# Checking if a checker can move

Imagine a game of Checkers, but you can move left right up down instead of diagonally. I have made an array to store liberties (available moves) and use if statements to update if a checker can move there.

Checkers can share liberties:

So the little black squares are liberties.

Here's my ugly if statement to update:

function updateLiberties(x, y, color)
{
liberties[x][y] = 'None';

if (color == 'white')
{
if (liberties[x + 1][y] == 'clear')
{
liberties[x + 1][y] = color;
}
else if (liberties[x + 1][y] == 'black')
{
liberties[x + 1][y] = 'both';
}

if (liberties[x - 1][y] == 'clear')
{
liberties[x - 1][y] = color;
}
else if (liberties[x - 1][y] == 'black')
{
liberties[x - 1][y] = 'both';
}

if (liberties[x][y + 1] == 'clear')
{
liberties[x][y + 1] = color;
}
else if (liberties[x][y + 1] == 'black')
{
liberties[x][y + 1] = 'both';
}

if (liberties[x][y - 1] == 'clear')
{
liberties[x][y - 1] = color;
}
else if (liberties[x][y - 1] == 'black')
{
liberties[x][y - 1] = 'both';
}
}

if (color == 'black')
{
if (liberties[x + 1][y] == 'clear')
{
liberties[x + 1][y] = color;
}
else if (liberties[x + 1][y] == 'white')
{
liberties[x + 1][y] = 'both';
}

if (liberties[x - 1][y] == 'clear')
{
liberties[x - 1][y] = color;
}
else if (liberties[x - 1][y] == 'white')
{
liberties[x - 1][y] = 'both';
}

if (liberties[x][y + 1] == 'clear')
{
liberties[x][y + 1] = color;
}
else if (liberties[x][y + 1] == 'white')
{
liberties[x][y + 1] = 'both';
}

if (liberties[x][y - 1] == 'clear')
{
liberties[x][y - 1] = color;
}
else if (liberties[x][y - 1] == 'white')
{
liberties[x][y - 1] = 'both';
}
}
}


So a liberty can either be None (a checker is on it), clear (nothing is on it), black, white or both.

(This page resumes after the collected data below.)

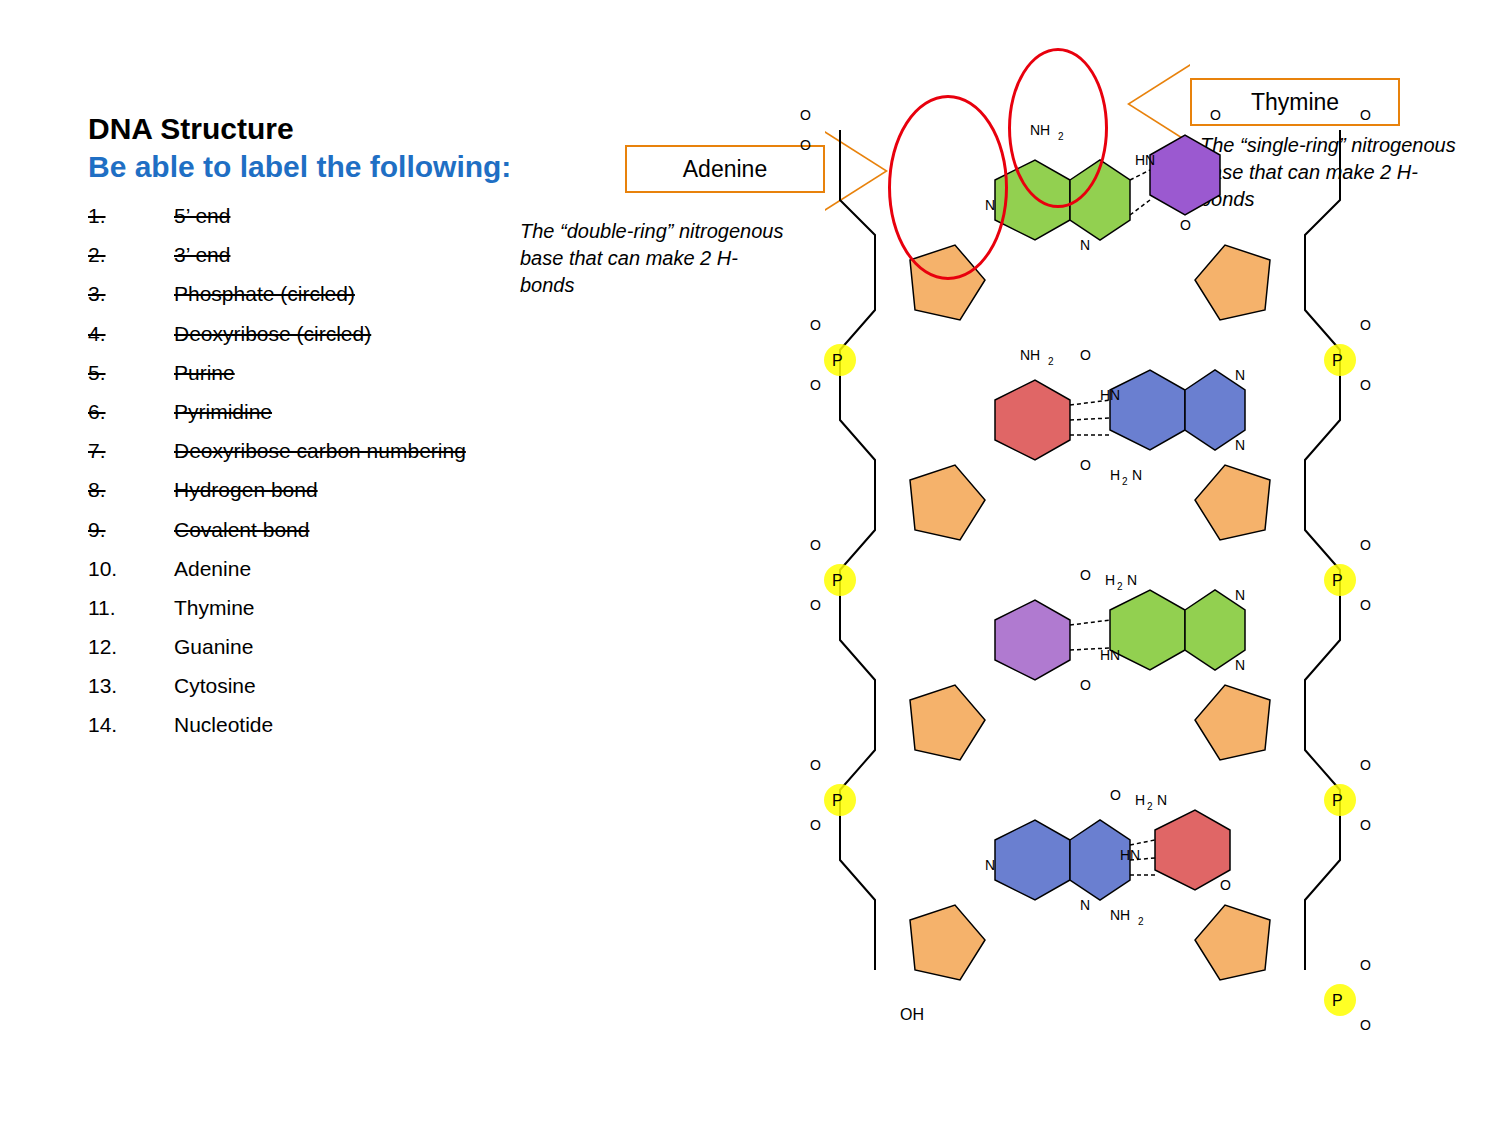DNA Structure
Be able to label the following:
1. 5’ end
2. 3’ end
3. Phosphate (circled)
4. Deoxyribose (circled)
5. Purine
6. Pyrimidine
7. Deoxyribose carbon numbering
8. Hydrogen bond
9. Covalent bond
10. Adenine
11. Thymine
12. Guanine
13. Cytosine
14. Nucleotide
Adenine
Thymine
The “double-ring” nitrogenous base that can make 2 H-bonds
The “single-ring” nitrogenous base that can make 2 H-bonds
P P P P P P P NH 2 N N HN O O NH 2 O HN O H 2 N N N O H 2 N HN O N N O H 2 N HN NH 2 N N O OH O O O O O O O O O O O O O O O O O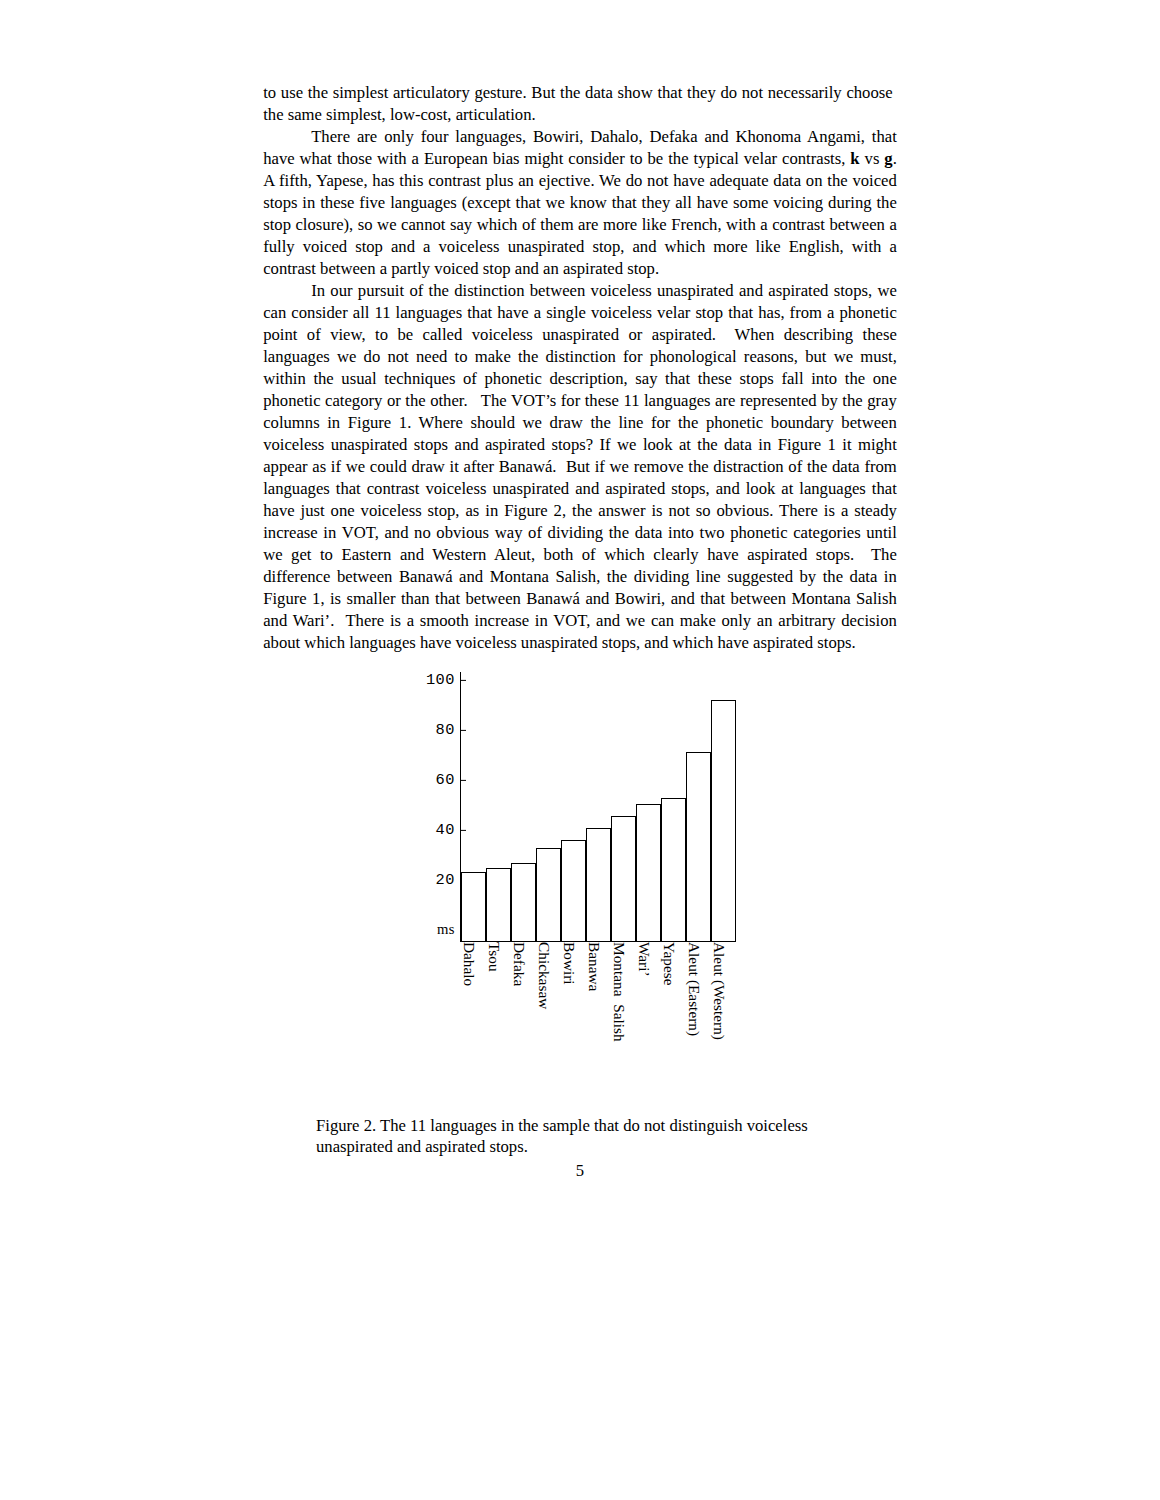to use the simplest articulatory gesture. But the data show that they do not necessarily choose the same simplest, low-cost, articulation.
There are only four languages, Bowiri, Dahalo, Defaka and Khonoma Angami, that have what those with a European bias might consider to be the typical velar contrasts, k vs g. A fifth, Yapese, has this contrast plus an ejective. We do not have adequate data on the voiced stops in these five languages (except that we know that they all have some voicing during the stop closure), so we cannot say which of them are more like French, with a contrast between a fully voiced stop and a voiceless unaspirated stop, and which more like English, with a contrast between a partly voiced stop and an aspirated stop.
In our pursuit of the distinction between voiceless unaspirated and aspirated stops, we can consider all 11 languages that have a single voiceless velar stop that has, from a phonetic point of view, to be called voiceless unaspirated or aspirated. When describing these languages we do not need to make the distinction for phonological reasons, but we must, within the usual techniques of phonetic description, say that these stops fall into the one phonetic category or the other. The VOT’s for these 11 languages are represented by the gray columns in Figure 1. Where should we draw the line for the phonetic boundary between voiceless unaspirated stops and aspirated stops? If we look at the data in Figure 1 it might appear as if we could draw it after Banawá. But if we remove the distraction of the data from languages that contrast voiceless unaspirated and aspirated stops, and look at languages that have just one voiceless stop, as in Figure 2, the answer is not so obvious. There is a steady increase in VOT, and no obvious way of dividing the data into two phonetic categories until we get to Eastern and Western Aleut, both of which clearly have aspirated stops. The difference between Banawá and Montana Salish, the dividing line suggested by the data in Figure 1, is smaller than that between Banawá and Bowiri, and that between Montana Salish and Wari’. There is a smooth increase in VOT, and we can make only an arbitrary decision about which languages have voiceless unaspirated stops, and which have aspirated stops.
100
80
60
40
20
ms
Dahalo
Tsou
Defaka
Chickasaw
Bowiri
Banawa
Montana Salish
Wari’
Yapese
Aleut (Eastern)
Aleut (Western)
Figure 2. The 11 languages in the sample that do not distinguish voiceless unaspirated and aspirated stops.
5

Any chance I make this look a little neater?

• How is the liberties array used? Is it for human viewing, or for programmatic consumption? Could you provide an example usage? Jun 1, 2017 at 3:58
• At the moment its just used to store the liberties. How this game works is if a players peices are completly surrounded by their opponents, they will lose for the sake of argument. Using an array to store each liberty on the board is one way to check when this happens. I mean it works just fine but just having a big long if statment isnt ideal. It wont even be seen by the human though, right now ive put it on another canvas for visualisation - imgur.com/2XCyu96 . but after this it will just be used programaticly Jun 1, 2017 at 4:03
• Is this an infinite board? What happens at the edge? Jun 1, 2017 at 4:12
• the board size can vary, normally its 19 x 19. at the edge for example if i place a black peice in the top left corner. it will have 2 liberties, to the right and below. Liberties wont go off the edge Jun 1, 2017 at 4:18

Well, to start with, there is 99% the same code, repeated twice. This is a very bad code smell. You need to turn the repeated code part into a function, like

function checkLiberties (color, otherColor) {
if (liberties[x + 1][y] == 'clear') {
liberties[x + 1][y] = color;
} else if (liberties[x + 1][y] == otherColor) {
liberties[x + 1][y] = 'both';
}

if (liberties[x - 1][y] == 'clear') {
liberties[x - 1][y] = color;
} else if (liberties[x - 1][y] == otherColor) {
liberties[x - 1][y] = 'both';
}

if (liberties[x][y + 1] == 'clear') {
liberties[x][y + 1] = color;
} else if (liberties[x][y + 1] == otherColor) {
liberties[x][y + 1] = 'both';
}

if (liberties[x][y - 1] == 'clear') {
liberties[x][y - 1] = color;
} else if (liberties[x][y - 1] == otherColor) {
liberties[x][y - 1] = 'both';
}
}


and then just call it twice, as

checkLiberties("black", "white");
checkLiberties("white", "black");


After this step, you need to check the same thing inside the function. Where you can spot a pattern in the code, try to turn into a function. I am sure the four chunks inside can become one.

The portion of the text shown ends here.